Just wondering if there is a version of Leibniz integral rule for higher order derivatives. Specifically, I want to evaluate the differential $$ \frac{d^k}{dt^k}\int_0^t f(t - \tau) g(\tau) d\tau $$ at $t = 0$ for arbitrary integer $k$.
Edit
The Leibniz rule provides $$ \frac{d}{dt}\int_0^t f(t - \tau) g(\tau) d\tau = f(0) g(t) + \int_0^t f'(t - \tau) g(\tau) d\tau. $$ Then, $$ \frac{d^2}{dt^2}\int_0^t f(t - \tau) g(\tau) d\tau = f(0) g'(t) + f'(0) g(t) + \int_0^t f''(t - \tau) g(\tau) d\tau, $$ $$ \frac{d^3}{dt^3}\int_0^t f(t - \tau) g(\tau) d\tau = f(0) g''(t) + f'(0) g'(t) + f''(0) g(t) + \int_0^t f'''(t - \tau) g(\tau) d\tau, $$ etc. Eventually, $$ \frac{d^k}{dt^k}\int_0^t f(t - \tau) g(\tau) d\tau = f(0) g^{(k - 1)}(t) + f'(0) g^{(k - 2)}(t) + ... + f^{(k - 1)}(0)g(t) + \int_0^t f^{(k)}(t - \tau) g(\tau) d\tau. $$
Does $f(0) g^{(k - 1)}(t) + f'(0) g^{(k - 2)}(t) + ... + f^{(k - 1)}(0)g(t)$ stand for a simple expression. Apparently, $[f(t - \tau) g(\tau)]^{(k - 1)}_{t = \tau}$ is not what it should look like.
Edit 2
What I have encountered so far is as follows: $$ \frac{d^k}{dt^k}\int_0^t f(t - \tau) g(\tau) d\tau = \sum_{n = 1}^k f^{(n - 1)}(0) g^{(k - n)}(t) + \int_0^t f^{(k)}(t - \tau) g(\tau) d\tau. $$ Thus, evaluating both sides at $t = 0$, we get $$ \left[\frac{d^k}{dt^k}\int_0^t f(t - \tau) g(\tau) d\tau\right]\bigg|_{t = 0} = \sum_{n = 1}^k f^{(n - 1)}(0) g^{(k - n)}(0). $$ Can't encounter what the right hand side is.
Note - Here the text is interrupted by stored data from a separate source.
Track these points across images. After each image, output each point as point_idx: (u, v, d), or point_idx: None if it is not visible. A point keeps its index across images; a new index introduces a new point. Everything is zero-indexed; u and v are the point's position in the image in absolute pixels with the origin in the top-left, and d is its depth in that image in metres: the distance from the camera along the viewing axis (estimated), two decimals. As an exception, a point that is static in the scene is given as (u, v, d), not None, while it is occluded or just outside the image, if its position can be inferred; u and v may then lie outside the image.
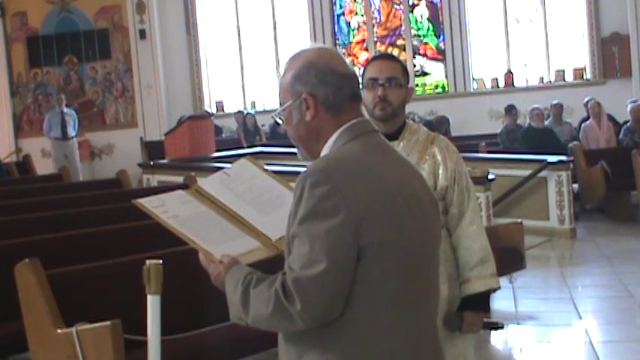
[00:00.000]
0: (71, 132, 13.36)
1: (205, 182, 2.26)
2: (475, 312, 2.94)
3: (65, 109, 13.43)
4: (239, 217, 2.15)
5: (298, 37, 15.00)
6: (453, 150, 3.03)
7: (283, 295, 1.77)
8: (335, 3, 15.14)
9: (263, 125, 14.01)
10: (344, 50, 15.11)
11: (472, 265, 2.93)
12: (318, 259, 1.76)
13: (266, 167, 2.42)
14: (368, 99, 2.90)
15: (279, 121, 2.05)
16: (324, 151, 1.97)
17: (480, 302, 2.95)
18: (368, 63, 3.01)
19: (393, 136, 2.94)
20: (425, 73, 14.89)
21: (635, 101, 11.13)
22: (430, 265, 1.97)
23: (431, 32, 14.80)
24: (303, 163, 1.98)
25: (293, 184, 1.91)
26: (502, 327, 3.36)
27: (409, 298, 1.87)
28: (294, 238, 1.83)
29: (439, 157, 2.96)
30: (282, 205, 2.12)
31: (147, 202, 2.13)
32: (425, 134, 3.02)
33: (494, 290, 3.00)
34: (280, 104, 2.04)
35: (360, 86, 2.96)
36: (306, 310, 1.76)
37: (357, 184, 1.83)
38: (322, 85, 1.94)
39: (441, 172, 2.95)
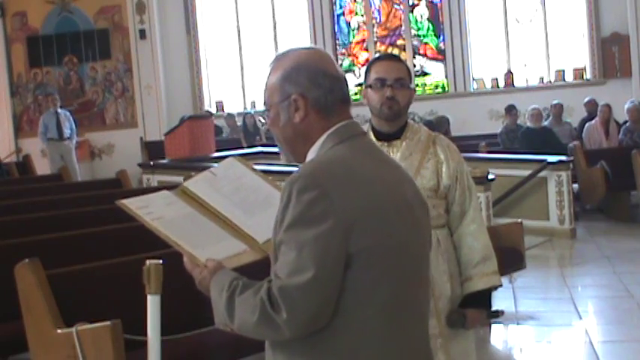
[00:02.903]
0: (66, 132, 13.29)
1: (191, 182, 2.18)
2: (477, 309, 2.95)
3: (59, 110, 13.33)
4: (225, 219, 2.08)
5: (298, 37, 14.99)
6: (455, 149, 3.05)
7: (269, 303, 1.72)
8: (335, 3, 15.12)
9: (263, 125, 13.98)
10: (344, 50, 15.12)
11: (474, 263, 2.95)
12: (305, 266, 1.70)
13: (255, 167, 2.33)
14: (375, 99, 2.92)
15: (262, 121, 2.01)
16: (311, 154, 1.90)
17: (482, 299, 2.96)
18: (373, 62, 3.00)
19: (396, 135, 2.99)
20: (425, 73, 14.88)
21: (632, 101, 11.12)
22: (420, 269, 1.91)
23: (431, 32, 14.79)
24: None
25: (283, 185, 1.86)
26: (503, 313, 3.38)
27: (400, 304, 1.82)
28: (280, 245, 1.76)
29: (441, 156, 2.98)
30: (270, 206, 2.01)
31: (130, 203, 2.05)
32: (426, 134, 3.05)
33: (496, 287, 3.02)
34: (264, 104, 1.97)
35: (365, 86, 2.99)
36: (293, 320, 1.71)
37: (345, 188, 1.76)
38: (314, 86, 1.88)
39: (444, 170, 2.97)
THIS IS NOT AN ANSWER, but a long comment.
Using Dirac deltas and Heaviside functions, this can be seen as follows; $$ \int_0^t f(t-\tau)g(\tau)\, d\tau= fH\ast gH, $$ where $\ast$ denotes convolution and $$ H(t)=\begin{cases} 1, & t\ge 0, \\ 0, & t<0.\end{cases}$$ This can be useful, because convolution commutes with differentiation; $$ \frac{d^k}{dt^k} (fH\ast gH) = (fH)^{(k)}\ast gH = \sum_{h=0}^k \binom{k}{h} f^{(h-k)}\delta^{(h-1)}\ast gH.$$ Here we used that $H'=\delta$.